ENTRIES PROVIDED ->
====================
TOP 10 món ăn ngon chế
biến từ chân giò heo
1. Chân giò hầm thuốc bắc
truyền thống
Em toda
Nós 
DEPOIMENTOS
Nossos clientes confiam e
====================
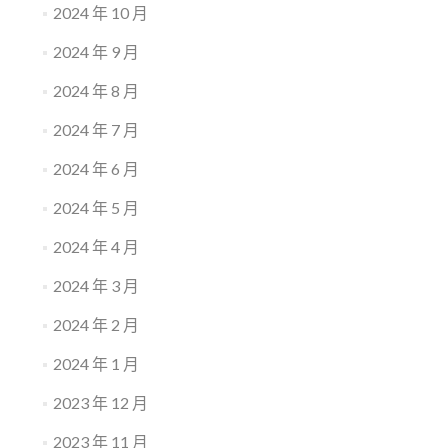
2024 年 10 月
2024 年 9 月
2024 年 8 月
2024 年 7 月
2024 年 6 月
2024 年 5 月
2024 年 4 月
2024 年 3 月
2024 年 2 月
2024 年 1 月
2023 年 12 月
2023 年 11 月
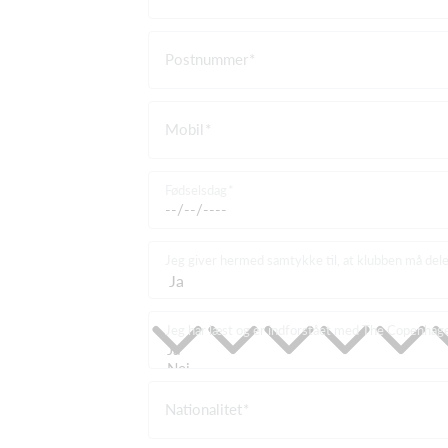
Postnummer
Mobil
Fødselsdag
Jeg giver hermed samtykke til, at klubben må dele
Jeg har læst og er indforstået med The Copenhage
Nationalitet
====================
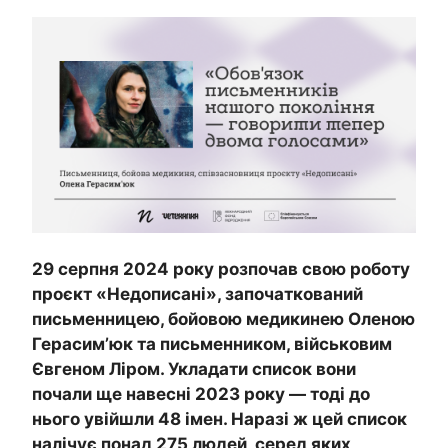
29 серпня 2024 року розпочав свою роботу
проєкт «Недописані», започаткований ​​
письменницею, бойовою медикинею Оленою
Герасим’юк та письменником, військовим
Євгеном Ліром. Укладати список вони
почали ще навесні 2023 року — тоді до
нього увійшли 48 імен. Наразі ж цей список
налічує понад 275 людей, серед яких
====================
YOUR TASK -> Please find each line in the entries above that contains the string "список", matching case, and copy those lines.

EXERCISE ANSWER ->
Євгеном Ліром. Укладати список вони
нього увійшли 48 імен. Наразі ж цей список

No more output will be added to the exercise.